PROBLEM TO WORK ON: Examine each line of the data, and copy the ones containing "نینجای".

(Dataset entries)
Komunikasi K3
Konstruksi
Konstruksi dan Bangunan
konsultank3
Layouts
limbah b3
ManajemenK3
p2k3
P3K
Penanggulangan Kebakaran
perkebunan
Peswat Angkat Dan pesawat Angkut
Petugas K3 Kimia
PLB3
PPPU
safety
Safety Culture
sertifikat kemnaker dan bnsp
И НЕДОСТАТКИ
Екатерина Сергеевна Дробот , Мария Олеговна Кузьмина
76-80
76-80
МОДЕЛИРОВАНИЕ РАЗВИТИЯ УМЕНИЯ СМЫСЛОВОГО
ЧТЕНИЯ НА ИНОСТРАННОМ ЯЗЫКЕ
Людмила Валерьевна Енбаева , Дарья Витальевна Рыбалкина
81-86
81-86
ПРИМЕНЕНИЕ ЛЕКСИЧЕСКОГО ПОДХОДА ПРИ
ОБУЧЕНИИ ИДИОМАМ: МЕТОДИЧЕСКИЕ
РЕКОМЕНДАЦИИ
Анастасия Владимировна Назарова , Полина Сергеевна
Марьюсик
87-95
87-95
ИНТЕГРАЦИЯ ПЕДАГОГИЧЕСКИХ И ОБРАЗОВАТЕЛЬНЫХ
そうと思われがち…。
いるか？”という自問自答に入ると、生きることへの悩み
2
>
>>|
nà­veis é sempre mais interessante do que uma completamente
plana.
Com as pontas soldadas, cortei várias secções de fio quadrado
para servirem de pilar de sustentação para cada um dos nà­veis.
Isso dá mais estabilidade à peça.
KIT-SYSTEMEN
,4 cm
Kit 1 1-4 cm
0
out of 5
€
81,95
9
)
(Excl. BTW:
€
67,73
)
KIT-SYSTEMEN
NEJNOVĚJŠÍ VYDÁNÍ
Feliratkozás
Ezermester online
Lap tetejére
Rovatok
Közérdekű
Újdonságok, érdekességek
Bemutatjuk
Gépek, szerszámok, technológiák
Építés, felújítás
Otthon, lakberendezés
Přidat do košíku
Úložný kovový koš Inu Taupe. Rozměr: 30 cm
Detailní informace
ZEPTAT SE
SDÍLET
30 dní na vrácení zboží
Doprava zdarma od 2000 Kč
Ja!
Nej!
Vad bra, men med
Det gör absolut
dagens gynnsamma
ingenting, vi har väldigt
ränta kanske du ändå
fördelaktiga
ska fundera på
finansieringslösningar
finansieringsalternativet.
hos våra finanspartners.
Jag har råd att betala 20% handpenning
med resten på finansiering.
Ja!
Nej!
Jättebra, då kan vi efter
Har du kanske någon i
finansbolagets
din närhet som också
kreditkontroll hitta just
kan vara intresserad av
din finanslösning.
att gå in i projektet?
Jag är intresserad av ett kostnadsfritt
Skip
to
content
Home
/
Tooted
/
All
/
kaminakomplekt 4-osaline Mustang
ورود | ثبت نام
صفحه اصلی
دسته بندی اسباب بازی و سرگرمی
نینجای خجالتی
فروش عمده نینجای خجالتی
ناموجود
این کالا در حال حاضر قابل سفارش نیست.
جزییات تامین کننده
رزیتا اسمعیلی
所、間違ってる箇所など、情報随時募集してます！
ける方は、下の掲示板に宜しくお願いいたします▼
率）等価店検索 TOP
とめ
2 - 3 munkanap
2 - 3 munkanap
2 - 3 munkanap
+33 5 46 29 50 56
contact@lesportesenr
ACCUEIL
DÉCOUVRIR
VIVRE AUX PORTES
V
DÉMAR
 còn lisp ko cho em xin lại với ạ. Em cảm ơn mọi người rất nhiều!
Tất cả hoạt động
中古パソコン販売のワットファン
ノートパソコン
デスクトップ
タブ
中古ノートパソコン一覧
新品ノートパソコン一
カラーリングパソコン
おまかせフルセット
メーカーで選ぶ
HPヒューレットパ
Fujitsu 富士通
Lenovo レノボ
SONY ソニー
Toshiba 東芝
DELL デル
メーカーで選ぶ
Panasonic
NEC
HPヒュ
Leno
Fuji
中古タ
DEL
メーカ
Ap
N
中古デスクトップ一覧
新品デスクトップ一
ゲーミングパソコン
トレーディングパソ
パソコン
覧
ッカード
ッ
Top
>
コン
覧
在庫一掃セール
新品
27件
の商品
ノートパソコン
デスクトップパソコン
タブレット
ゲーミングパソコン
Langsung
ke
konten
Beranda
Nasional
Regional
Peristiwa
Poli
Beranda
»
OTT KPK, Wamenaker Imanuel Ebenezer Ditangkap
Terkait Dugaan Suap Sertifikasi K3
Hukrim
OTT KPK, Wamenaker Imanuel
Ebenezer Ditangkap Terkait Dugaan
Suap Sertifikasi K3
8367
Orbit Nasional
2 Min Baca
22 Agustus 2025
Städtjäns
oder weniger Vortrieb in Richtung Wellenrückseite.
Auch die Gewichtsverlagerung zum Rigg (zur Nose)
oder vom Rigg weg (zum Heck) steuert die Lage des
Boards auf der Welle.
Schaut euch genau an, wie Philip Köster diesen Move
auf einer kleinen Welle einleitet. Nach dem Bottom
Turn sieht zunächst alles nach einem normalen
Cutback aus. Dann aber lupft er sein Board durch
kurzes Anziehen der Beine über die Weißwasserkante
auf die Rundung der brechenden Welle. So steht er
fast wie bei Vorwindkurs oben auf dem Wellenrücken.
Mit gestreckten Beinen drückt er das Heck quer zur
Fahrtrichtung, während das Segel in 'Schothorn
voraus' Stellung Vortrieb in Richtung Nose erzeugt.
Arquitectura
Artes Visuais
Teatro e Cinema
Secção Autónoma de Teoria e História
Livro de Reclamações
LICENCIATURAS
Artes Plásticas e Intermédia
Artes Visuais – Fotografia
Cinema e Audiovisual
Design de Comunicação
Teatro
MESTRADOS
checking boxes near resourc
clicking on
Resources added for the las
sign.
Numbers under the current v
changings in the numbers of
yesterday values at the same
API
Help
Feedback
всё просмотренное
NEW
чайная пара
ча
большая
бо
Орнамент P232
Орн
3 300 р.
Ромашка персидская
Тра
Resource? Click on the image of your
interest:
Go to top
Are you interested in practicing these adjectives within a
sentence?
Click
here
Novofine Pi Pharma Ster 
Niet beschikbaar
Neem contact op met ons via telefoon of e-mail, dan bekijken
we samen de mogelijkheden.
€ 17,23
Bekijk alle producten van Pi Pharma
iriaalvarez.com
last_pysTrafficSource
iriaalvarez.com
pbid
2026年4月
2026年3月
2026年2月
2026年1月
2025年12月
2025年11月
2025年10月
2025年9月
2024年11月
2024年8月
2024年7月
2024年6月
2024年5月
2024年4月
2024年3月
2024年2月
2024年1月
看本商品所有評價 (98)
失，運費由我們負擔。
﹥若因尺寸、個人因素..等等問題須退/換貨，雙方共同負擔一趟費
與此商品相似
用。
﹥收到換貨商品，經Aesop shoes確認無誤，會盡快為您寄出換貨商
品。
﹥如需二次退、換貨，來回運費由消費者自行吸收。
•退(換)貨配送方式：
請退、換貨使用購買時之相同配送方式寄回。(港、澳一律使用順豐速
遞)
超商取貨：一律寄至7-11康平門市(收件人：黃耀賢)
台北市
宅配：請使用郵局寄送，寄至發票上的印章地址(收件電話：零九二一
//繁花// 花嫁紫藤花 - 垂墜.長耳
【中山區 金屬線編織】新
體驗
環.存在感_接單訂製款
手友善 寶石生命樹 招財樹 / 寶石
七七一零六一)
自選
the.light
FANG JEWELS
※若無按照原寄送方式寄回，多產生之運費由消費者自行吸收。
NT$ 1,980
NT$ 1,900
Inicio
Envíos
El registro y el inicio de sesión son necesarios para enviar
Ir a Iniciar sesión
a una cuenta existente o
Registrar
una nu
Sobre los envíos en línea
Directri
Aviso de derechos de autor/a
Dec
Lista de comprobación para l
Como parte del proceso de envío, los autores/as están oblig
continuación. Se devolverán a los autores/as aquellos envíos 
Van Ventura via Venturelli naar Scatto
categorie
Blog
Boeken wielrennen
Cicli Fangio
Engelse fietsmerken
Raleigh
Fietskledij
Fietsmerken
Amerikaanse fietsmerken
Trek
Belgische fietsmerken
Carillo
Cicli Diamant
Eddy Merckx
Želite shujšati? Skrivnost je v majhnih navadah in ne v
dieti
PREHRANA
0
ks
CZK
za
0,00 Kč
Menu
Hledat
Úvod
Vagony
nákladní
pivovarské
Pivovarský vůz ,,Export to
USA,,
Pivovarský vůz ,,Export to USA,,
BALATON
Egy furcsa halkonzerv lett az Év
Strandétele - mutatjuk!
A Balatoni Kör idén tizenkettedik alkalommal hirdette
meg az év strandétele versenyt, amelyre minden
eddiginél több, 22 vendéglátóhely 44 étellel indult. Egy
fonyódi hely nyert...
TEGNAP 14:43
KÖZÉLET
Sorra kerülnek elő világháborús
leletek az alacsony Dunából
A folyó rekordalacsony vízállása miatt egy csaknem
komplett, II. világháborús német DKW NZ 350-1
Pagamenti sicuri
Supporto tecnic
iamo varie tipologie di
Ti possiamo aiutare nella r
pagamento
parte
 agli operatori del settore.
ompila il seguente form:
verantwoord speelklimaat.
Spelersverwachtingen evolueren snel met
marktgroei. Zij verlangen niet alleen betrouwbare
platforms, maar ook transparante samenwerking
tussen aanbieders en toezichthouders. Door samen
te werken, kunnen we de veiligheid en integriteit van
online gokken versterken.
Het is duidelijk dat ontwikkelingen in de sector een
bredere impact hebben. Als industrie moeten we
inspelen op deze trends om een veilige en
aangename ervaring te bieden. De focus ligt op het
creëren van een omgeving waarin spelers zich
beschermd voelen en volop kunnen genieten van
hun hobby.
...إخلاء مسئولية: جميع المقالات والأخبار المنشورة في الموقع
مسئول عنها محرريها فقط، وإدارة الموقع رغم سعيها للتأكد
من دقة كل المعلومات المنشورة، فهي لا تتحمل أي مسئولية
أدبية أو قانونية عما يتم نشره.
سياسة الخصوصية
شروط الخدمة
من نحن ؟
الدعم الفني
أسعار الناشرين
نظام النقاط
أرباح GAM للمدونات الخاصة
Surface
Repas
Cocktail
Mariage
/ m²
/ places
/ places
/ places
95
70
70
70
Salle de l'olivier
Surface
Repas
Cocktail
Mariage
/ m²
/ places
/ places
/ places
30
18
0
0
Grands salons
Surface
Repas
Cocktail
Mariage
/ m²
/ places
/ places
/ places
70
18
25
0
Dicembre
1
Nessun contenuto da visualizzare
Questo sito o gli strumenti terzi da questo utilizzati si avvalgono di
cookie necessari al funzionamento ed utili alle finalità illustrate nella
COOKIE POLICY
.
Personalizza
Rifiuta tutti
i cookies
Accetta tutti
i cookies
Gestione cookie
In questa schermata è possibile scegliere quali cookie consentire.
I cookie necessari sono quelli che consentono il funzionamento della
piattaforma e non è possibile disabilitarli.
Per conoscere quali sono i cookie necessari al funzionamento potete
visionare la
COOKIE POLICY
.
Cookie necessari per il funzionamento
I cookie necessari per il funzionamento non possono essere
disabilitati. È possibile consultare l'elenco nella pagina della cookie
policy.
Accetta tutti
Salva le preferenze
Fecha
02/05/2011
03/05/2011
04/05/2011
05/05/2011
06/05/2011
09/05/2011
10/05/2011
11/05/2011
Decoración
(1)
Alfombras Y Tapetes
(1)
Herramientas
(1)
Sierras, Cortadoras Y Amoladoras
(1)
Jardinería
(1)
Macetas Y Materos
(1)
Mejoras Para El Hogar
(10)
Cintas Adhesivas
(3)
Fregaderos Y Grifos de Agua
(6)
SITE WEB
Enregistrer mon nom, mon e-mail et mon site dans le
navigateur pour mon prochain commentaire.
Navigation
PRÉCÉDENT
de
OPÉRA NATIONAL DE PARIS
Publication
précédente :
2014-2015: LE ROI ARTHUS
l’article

SOLUTION TO THIS PROBLEM:
نینجای خجالتی
فروش عمده نینجای خجالتی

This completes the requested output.